Asked by amber carrillo on Jul 12, 2024

verifed

Verified

Crich Corporation uses direct labor-hours in its predetermined overhead rate. At the beginning of the year, the estimated direct labor-hours were 22,180 hours and the total estimated manufacturing overhead was $589,988. At the end of the year, actual direct labor-hours for the year were 22,150 hours and the actual manufacturing overhead for the year was $589,988. Overhead at the end of the year was: (Do not round intermediate calculations.)

A) $848 overapplied
B) $848 underapplied
C) $798 underapplied
D) $798 overapplied

Direct Labor-Hours

Cumulative hours employees commit to the process of manufacturing.

Underapplied Overhead

A scenario where the estimated overhead costs allocated are less than the actual overhead costs incurred during production.

  • Integrate understanding of manufacturing overhead application and modification in cost computations.
  • Learn to assess and compute the assignment of costs when manufacturing overhead is underapplied or overapplied.
verifed

Verified Answer

AT
Areeb ThassimJul 16, 2024
Final Answer :
C
Explanation :
The predetermined overhead rate can be calculated as follows:

Predetermined overhead rate = Estimated manufacturing overhead cost / Estimated direct labor-hours
Predetermined overhead rate = $589,988 / 22,180 = $26.60 per direct labor-hour

To calculate the overhead applied for the year, we multiply the actual direct labor-hours by the predetermined overhead rate:

Overhead applied = Actual direct labor-hours x Predetermined overhead rate
Overhead applied = 22,150 x $26.60 = $588,290

Since actual manufacturing overhead for the year was $589,988 and overhead applied was $588,290, there was an underapplied overhead of $1,698 ($589,988 - $588,290).

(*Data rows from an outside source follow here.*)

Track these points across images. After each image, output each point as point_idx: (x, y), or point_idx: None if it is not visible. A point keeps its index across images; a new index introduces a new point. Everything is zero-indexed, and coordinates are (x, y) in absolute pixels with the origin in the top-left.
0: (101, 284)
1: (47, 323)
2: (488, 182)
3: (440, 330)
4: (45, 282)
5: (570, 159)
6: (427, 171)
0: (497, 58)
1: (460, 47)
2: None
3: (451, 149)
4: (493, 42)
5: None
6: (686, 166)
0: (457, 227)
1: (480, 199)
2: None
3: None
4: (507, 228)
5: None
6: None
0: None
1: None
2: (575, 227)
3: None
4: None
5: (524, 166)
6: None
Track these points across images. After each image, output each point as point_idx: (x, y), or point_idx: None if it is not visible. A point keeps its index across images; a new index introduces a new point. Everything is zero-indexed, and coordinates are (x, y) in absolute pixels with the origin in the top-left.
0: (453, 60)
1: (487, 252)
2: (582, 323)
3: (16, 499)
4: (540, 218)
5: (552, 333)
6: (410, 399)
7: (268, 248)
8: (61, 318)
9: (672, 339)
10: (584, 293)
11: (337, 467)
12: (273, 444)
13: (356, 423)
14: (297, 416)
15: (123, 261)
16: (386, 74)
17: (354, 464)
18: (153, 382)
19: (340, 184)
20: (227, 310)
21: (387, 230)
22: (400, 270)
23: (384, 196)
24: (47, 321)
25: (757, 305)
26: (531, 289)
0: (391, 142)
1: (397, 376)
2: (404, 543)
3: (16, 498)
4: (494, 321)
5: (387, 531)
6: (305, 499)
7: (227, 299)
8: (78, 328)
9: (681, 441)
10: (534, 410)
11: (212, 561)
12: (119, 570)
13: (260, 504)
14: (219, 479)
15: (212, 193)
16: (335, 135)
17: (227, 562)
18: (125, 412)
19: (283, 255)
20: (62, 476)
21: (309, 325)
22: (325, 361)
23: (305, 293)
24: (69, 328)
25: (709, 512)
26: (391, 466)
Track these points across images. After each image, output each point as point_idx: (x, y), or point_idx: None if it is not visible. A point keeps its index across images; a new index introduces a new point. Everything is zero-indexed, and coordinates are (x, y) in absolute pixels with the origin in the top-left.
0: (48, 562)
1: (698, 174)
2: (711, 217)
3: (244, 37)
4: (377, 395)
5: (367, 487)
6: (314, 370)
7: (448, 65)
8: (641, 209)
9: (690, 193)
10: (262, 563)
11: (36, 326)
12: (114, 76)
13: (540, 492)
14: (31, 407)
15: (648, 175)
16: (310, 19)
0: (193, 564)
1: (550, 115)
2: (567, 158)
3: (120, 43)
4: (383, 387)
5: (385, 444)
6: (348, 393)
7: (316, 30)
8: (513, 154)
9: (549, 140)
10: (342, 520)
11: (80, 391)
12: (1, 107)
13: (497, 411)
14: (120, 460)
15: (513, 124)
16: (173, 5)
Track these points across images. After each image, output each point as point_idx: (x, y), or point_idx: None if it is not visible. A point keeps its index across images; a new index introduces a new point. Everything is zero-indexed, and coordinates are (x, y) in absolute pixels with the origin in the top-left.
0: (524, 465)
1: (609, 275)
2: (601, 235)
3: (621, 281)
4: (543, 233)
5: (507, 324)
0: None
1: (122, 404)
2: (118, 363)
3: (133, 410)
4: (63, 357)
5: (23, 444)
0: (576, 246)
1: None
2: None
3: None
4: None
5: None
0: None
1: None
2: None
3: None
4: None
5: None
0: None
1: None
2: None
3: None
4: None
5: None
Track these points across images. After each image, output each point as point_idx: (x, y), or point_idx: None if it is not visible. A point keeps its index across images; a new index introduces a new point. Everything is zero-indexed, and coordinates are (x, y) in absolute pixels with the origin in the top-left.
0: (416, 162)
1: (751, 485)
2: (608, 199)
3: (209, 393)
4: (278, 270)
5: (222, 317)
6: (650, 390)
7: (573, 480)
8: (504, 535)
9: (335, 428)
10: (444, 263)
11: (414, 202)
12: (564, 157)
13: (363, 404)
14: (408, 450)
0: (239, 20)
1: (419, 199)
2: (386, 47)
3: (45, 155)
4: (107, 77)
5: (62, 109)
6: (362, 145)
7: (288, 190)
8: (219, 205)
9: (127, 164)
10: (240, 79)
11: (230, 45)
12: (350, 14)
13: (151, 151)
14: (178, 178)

However, we are asked to calculate the overhead at the end of the year, which means we need to adjust for any over- or underapplied overhead. In this case, since the underapplied overhead is a debit balance, we add it to the actual manufacturing overhead to obtain the adjusted overhead at the end of the year:

Adjusted overhead = Actual manufacturing overhead + Underapplied overhead
Adjusted overhead = $589,988 + $1,698 = $591,686

Next, we compare the adjusted overhead to the total estimated manufacturing overhead to determine whether overhead was overapplied or underapplied for the year:

Total estimated manufacturing overhead = $589,988

If adjusted overhead is greater than total estimated overhead, overhead is overapplied. If adjusted overhead is less than total estimated overhead, overhead is underapplied.

In this case, since adjusted overhead is less than total estimated overhead, overhead is underapplied. The amount of underapplied overhead is $798 ($589,988 - $591,686). Therefore, the answer is C, $798 underapplied.